We have worked out special reduced rates for patients at some local hotels that can be offered to you. Another alternative is to stay with a host family. This is usually a former patient who has gone through the program. This situation offers the additional benefit of staying with someone “who has been through it” for increased support.

This option has to be scheduled and is based on availability. In addition, some patients may be eligible to complete some or even all of the program in their home depending on their condition and resources. This program is handled on a case by case basis and is significantly more expensive.

May I speak to former patients that have been through the program?

YES! Many of our former patients are so happy about the transformation in their lives that they want to help others. We can provide you with a list of former patients that would be willing to answer your questions.

Does this program work for smoking, alcohol or other drug addictions such as methamphetamines and cocaine?

​The short answer is maybe. This program is very specific for prescription opioids, however, it can also treat Heroin addiction since Heroin is an opioid. We focus on balancing brain chemistry and once this is done, anxiety, depression, and insomnia are often resolved partially or completely. In this regard, we try to detox patients off other prescription pills such as Valium, Xanax, muscle relaxants and Ambien.

All addictions have common denominators but also have unique characteristics so we focus on the opioids first. Therefore, if a patient is smoking we will usually not attempt to stop that habit while simultaneously detoxing the patient off opioids. For most patients, it is too much to deal with all at once. Therefore the focus is on prescription opioids.

Should I join a 12-step program or continue a 12-step program if I am already in one?

We do not require that you join a 12 step program such as Narcotic Anonymous (NA); however, we do not discourage it if you feel that this type of group support is helpful to you.

NA does not usually support the use of any drugs to help with abstaining from opioids. Obviously, we differ in philosophy on this point and allude to the fact that NA when used alone has a very low success rate and a relapse rate of 80-90%!

Will I need to be on medications for life?

This depends on many factors; however, our philosophy is to substitute as many if not all pharmaceuticals for scientifically proven nutritional supplements and nutraceuticals.

For example, a patient that has chronic depression; may respond to supplements such as 5 HTP instead of a pharmaceutical such as Prozac.
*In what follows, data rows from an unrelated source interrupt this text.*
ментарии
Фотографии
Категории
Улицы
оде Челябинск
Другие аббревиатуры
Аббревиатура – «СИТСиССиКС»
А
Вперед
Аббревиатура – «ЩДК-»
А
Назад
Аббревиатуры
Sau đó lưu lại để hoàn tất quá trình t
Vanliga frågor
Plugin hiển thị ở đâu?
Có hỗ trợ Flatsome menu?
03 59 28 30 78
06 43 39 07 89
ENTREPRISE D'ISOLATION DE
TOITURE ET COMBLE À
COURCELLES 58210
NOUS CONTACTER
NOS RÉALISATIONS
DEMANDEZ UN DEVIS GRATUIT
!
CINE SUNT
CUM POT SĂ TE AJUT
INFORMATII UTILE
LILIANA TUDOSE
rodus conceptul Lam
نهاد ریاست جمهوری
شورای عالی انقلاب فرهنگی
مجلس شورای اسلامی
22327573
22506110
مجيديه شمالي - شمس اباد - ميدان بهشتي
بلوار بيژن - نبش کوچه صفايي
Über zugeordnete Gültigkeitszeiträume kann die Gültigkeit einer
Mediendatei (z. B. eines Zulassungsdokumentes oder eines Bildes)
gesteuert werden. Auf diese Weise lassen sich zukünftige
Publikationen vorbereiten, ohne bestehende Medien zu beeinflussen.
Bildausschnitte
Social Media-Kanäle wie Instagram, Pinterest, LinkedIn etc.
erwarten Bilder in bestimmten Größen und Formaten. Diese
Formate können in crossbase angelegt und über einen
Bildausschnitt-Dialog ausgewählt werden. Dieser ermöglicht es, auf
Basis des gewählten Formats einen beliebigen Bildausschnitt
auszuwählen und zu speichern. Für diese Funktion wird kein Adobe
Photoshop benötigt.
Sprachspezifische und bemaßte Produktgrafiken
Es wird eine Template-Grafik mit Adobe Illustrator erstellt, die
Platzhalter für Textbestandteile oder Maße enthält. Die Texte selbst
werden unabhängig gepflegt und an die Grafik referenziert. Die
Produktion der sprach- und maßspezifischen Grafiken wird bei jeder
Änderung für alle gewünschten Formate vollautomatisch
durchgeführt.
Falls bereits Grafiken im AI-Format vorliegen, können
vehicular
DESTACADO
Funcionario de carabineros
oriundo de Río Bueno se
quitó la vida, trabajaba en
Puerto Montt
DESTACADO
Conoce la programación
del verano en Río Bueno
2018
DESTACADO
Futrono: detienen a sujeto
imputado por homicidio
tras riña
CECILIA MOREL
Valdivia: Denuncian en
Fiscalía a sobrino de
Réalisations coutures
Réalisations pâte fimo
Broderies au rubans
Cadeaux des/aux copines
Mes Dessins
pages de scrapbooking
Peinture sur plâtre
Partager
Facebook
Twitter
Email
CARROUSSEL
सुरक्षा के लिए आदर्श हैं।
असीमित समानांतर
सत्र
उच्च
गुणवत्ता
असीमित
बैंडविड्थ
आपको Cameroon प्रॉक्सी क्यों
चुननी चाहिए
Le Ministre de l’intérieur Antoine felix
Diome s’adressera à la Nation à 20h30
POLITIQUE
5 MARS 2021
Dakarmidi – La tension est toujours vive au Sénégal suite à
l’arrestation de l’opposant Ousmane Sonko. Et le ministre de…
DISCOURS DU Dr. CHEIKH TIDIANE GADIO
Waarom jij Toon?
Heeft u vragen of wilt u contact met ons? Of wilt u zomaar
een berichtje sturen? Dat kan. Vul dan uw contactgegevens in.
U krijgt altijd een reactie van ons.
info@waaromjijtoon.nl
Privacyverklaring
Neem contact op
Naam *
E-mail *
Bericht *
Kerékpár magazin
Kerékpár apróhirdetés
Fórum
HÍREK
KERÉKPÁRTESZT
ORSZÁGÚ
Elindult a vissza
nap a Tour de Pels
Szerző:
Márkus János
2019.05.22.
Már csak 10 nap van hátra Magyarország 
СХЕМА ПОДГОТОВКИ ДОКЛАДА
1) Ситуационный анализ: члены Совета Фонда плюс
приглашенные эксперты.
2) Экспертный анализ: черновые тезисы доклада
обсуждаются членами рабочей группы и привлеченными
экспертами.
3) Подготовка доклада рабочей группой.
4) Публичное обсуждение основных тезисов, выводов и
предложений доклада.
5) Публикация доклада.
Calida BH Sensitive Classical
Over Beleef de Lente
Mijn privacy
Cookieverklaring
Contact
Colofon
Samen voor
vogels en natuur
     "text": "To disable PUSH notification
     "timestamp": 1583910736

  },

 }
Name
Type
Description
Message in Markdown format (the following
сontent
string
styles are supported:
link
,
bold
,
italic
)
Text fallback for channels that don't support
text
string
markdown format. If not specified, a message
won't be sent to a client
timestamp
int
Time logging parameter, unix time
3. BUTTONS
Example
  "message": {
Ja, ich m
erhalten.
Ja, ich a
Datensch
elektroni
Remember true addiction IS a disease not unlike diabetes. No one faults a patient for taking lifetime insulin to control their blood sugar from type I diabetes. The same is true here; you may need supplements or the combination of supplements and pharmaceuticals to control cravings which are the main reason for relapse.

The key here is how well a patient is functioning. A patient who requires a small dose of buprenorphine 1-8 mg per day indefinitely and is doing well in every area of their life and on no other habit-forming medications would be considered a success. Another example is a patient who is off all pharmaceuticals and is maintaining or a regimen of diet and nutritional supplements but occasionally has severe anxiety or even panic attacks. We believe in this situation the patient should be allowed to have a small supply of an anti-anxiety medication such as Valium for this purpose.

Most medications are not inherently bad it is the daily chronic use that is bad especially when the root cause of the problem is never sought out or corrected. Finally, CBD (cannabidiol) can be extremely useful for pain, anxiety, and insomnia and is often prescribed in lieu of prescription medications.